PROVIDED DATA: Begin

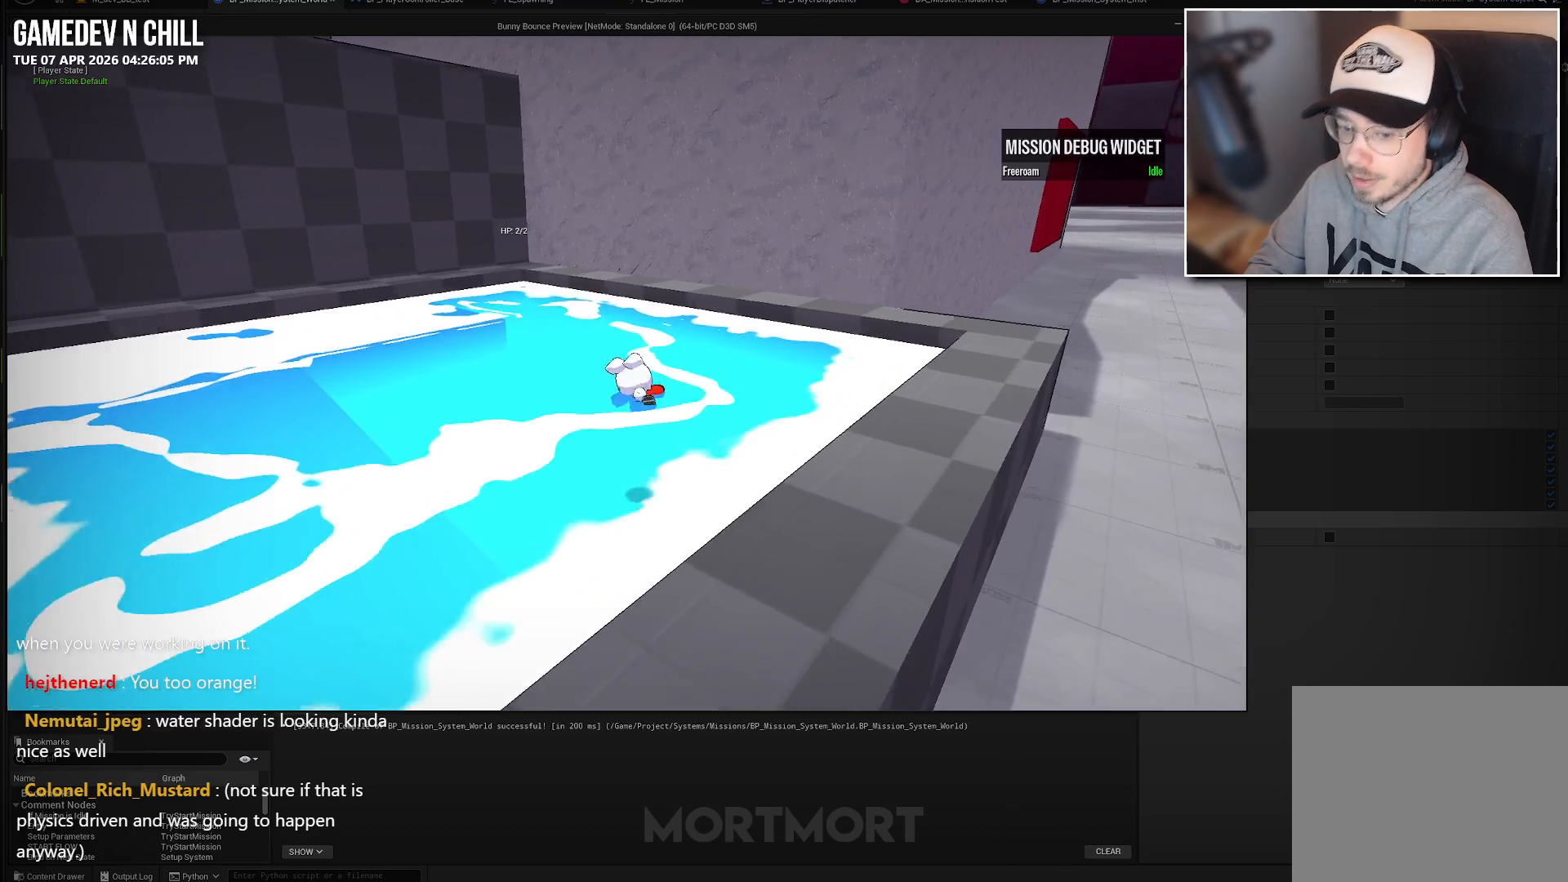
{"buttons": [], "left_stick": "down-left", "right_stick": "center", "events": [[233, "left_stick", "up-left"], [383, "left_stick", "left"], [500, "left_stick", "down-left"]]}
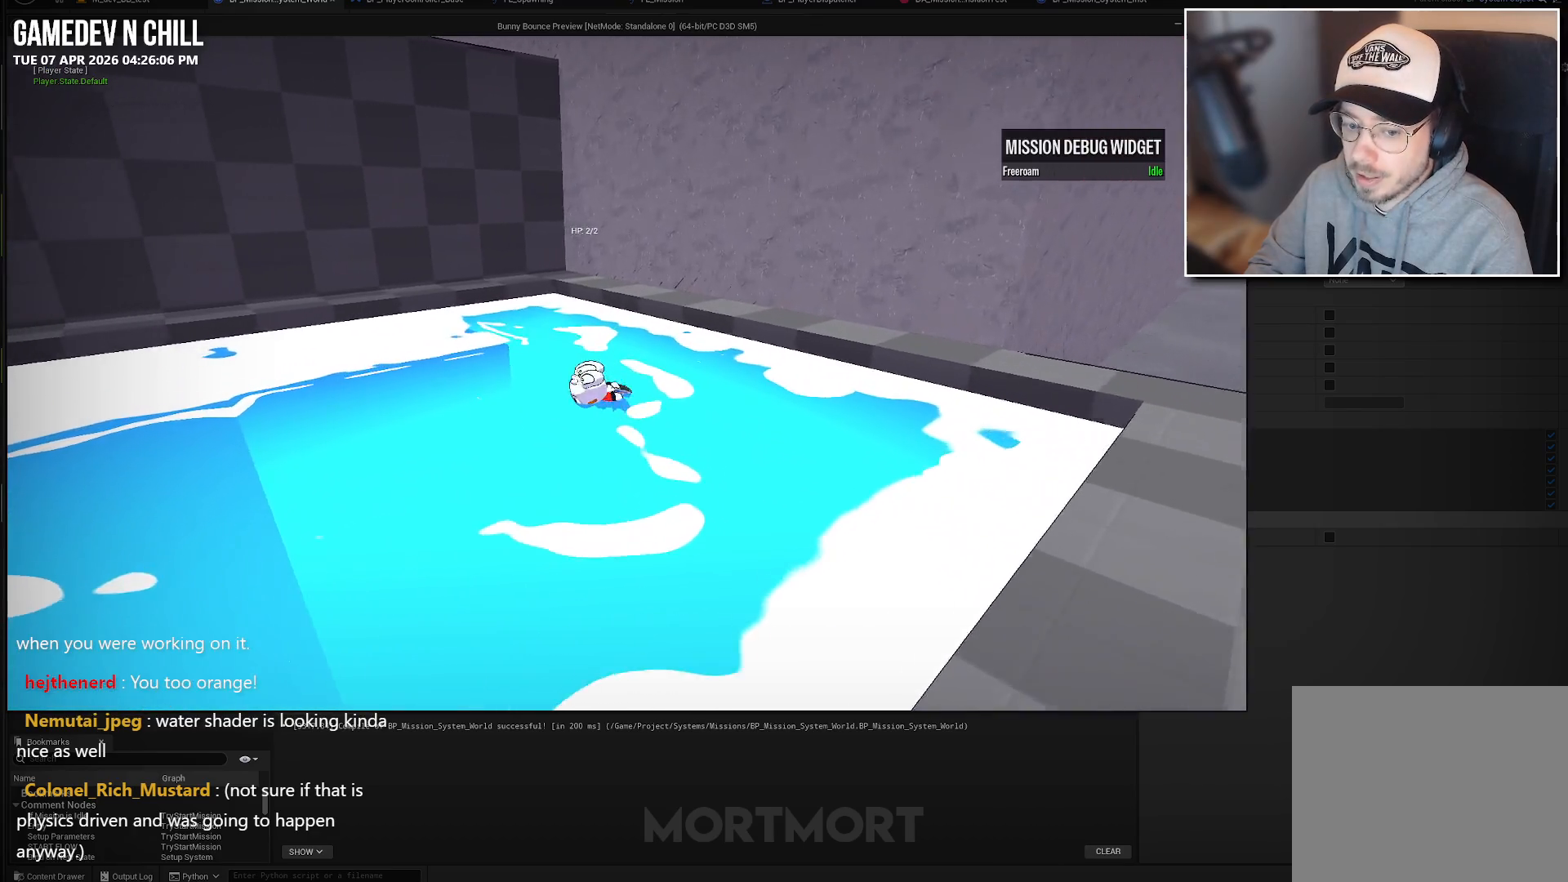
{"buttons": [], "left_stick": "center", "right_stick": "center", "events": [[100, "right_stick", "up-left"], [133, "left_stick", "down"], [233, "left_stick", "center"], [350, "right_stick", "center"]]}
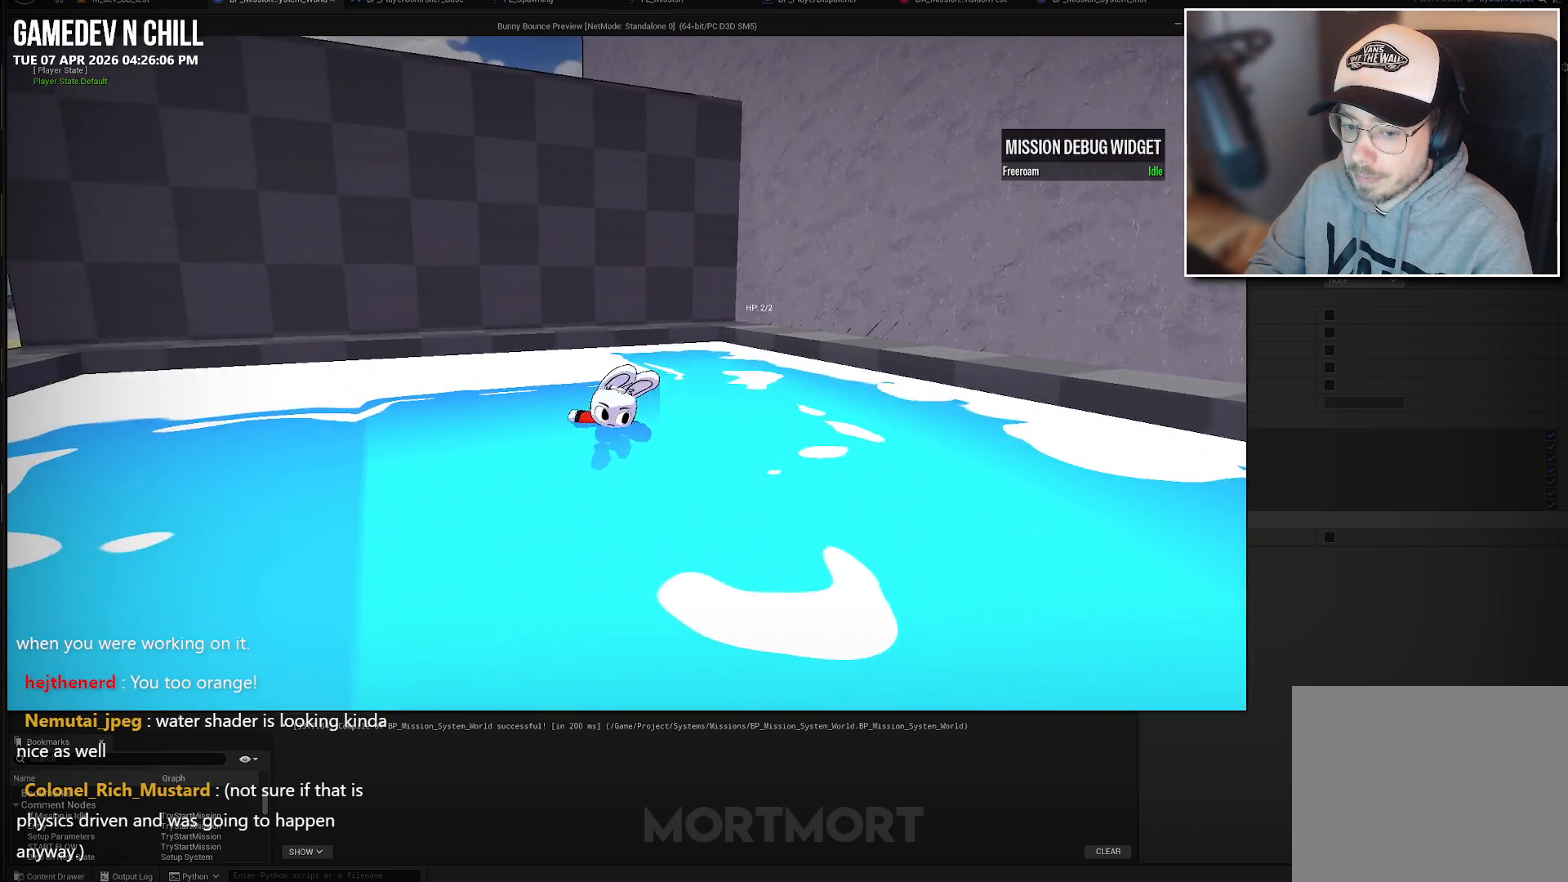
{"buttons": [], "left_stick": "center", "right_stick": "center", "events": [[83, "right_stick", "up"], [450, "right_stick", "center"]]}
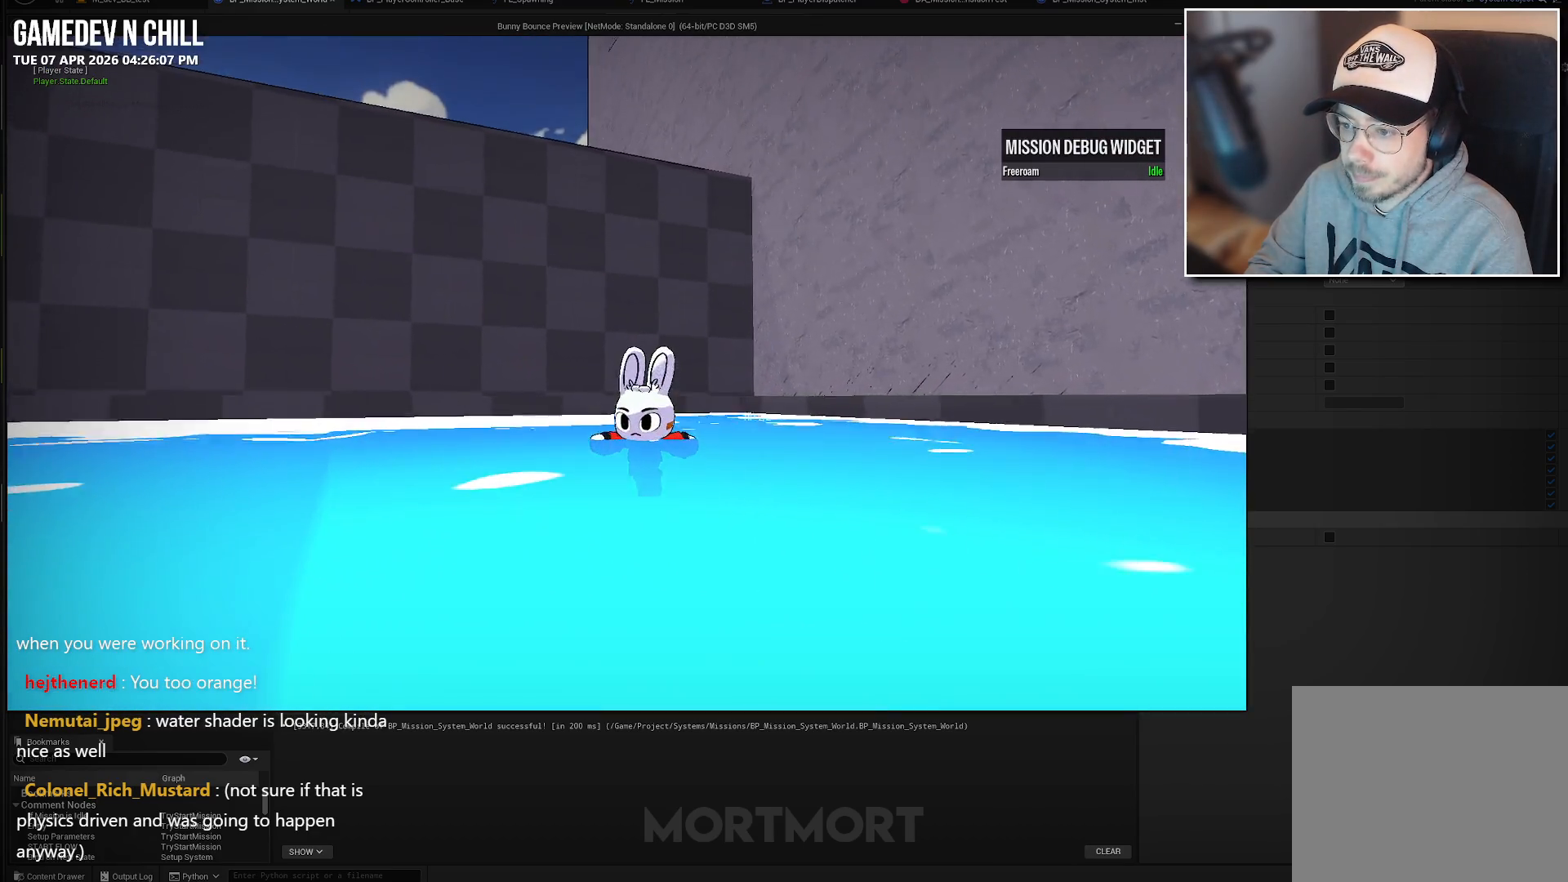
{"buttons": [], "left_stick": "center", "right_stick": "up-left", "events": [[83, "right_stick", "down-left"], [383, "right_stick", "up-left"]]}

PROVIDED DATA: End

# [ASSIGNMENT]
Among the lines above, return those that hold the word "down".

# [SOLUTION TO THIS PROBLEM]
{"buttons": [], "left_stick": "down-left", "right_stick": "center", "events": [[233, "left_stick", "up-left"], [383, "left_stick", "left"], [500, "left_stick", "down-left"]]}
{"buttons": [], "left_stick": "center", "right_stick": "center", "events": [[100, "right_stick", "up-left"], [133, "left_stick", "down"], [233, "left_stick", "center"], [350, "right_stick", "center"]]}
{"buttons": [], "left_stick": "center", "right_stick": "up-left", "events": [[83, "right_stick", "down-left"], [383, "right_stick", "up-left"]]}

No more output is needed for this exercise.